──────── INFORMATION SHOWN ────────

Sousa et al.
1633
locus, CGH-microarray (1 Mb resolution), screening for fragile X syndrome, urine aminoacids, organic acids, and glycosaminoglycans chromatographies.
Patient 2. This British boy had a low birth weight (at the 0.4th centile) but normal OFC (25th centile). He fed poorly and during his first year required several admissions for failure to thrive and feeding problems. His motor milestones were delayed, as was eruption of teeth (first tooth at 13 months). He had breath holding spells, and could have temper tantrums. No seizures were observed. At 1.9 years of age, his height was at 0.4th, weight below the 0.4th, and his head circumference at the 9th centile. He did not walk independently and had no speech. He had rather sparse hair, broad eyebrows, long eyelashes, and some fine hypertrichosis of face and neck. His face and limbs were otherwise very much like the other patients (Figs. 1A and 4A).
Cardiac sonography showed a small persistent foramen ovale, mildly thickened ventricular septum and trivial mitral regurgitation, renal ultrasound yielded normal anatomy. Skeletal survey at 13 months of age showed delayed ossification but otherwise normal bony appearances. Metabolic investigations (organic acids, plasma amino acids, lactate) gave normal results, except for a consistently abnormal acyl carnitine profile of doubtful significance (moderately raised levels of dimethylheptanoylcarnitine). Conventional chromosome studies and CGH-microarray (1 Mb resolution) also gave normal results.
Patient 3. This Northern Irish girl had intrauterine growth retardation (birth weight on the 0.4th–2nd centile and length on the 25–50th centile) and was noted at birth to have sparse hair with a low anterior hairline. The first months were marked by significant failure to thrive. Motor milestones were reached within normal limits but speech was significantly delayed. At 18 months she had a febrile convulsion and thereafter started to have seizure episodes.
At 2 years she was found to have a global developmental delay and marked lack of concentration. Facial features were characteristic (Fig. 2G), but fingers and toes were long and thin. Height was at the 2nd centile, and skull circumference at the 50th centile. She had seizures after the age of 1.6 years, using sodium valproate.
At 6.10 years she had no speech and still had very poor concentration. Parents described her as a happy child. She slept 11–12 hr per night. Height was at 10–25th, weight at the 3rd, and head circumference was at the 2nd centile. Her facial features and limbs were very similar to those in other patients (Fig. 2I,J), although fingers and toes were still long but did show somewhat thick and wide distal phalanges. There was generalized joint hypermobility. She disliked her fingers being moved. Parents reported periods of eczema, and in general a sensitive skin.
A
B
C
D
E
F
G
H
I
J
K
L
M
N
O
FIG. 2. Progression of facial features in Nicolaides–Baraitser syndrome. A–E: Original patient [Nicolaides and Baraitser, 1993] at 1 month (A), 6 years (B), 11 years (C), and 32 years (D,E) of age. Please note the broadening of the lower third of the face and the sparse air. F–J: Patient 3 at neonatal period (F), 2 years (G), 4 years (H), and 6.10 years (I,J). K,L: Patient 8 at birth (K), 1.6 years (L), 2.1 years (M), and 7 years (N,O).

────────

EXERCISE BRIEF —
Exact copies of the line with "At 6.10 years" and of every later line in the entries make up the whole answer.

PROBLEM SOLUTION —
At 6.10 years she had no speech and still had very poor concentration. Parents described her as a happy child. She slept 11–12 hr per night. Height was at 10–25th, weight at the 3rd, and head circumference was at the 2nd centile. Her facial features and limbs were very similar to those in other patients (Fig. 2I,J), although fingers and toes were still long but did show somewhat thick and wide distal phalanges. There was generalized joint hypermobility. She disliked her fingers being moved. Parents reported periods of eczema, and in general a sensitive skin.
A
B
C
D
E
F
G
H
I
J
K
L
M
N
O
FIG. 2. Progression of facial features in Nicolaides–Baraitser syndrome. A–E: Original patient [Nicolaides and Baraitser, 1993] at 1 month (A), 6 years (B), 11 years (C), and 32 years (D,E) of age. Please note the broadening of the lower third of the face and the sparse air. F–J: Patient 3 at neonatal period (F), 2 years (G), 4 years (H), and 6.10 years (I,J). K,L: Patient 8 at birth (K), 1.6 years (L), 2.1 years (M), and 7 years (N,O).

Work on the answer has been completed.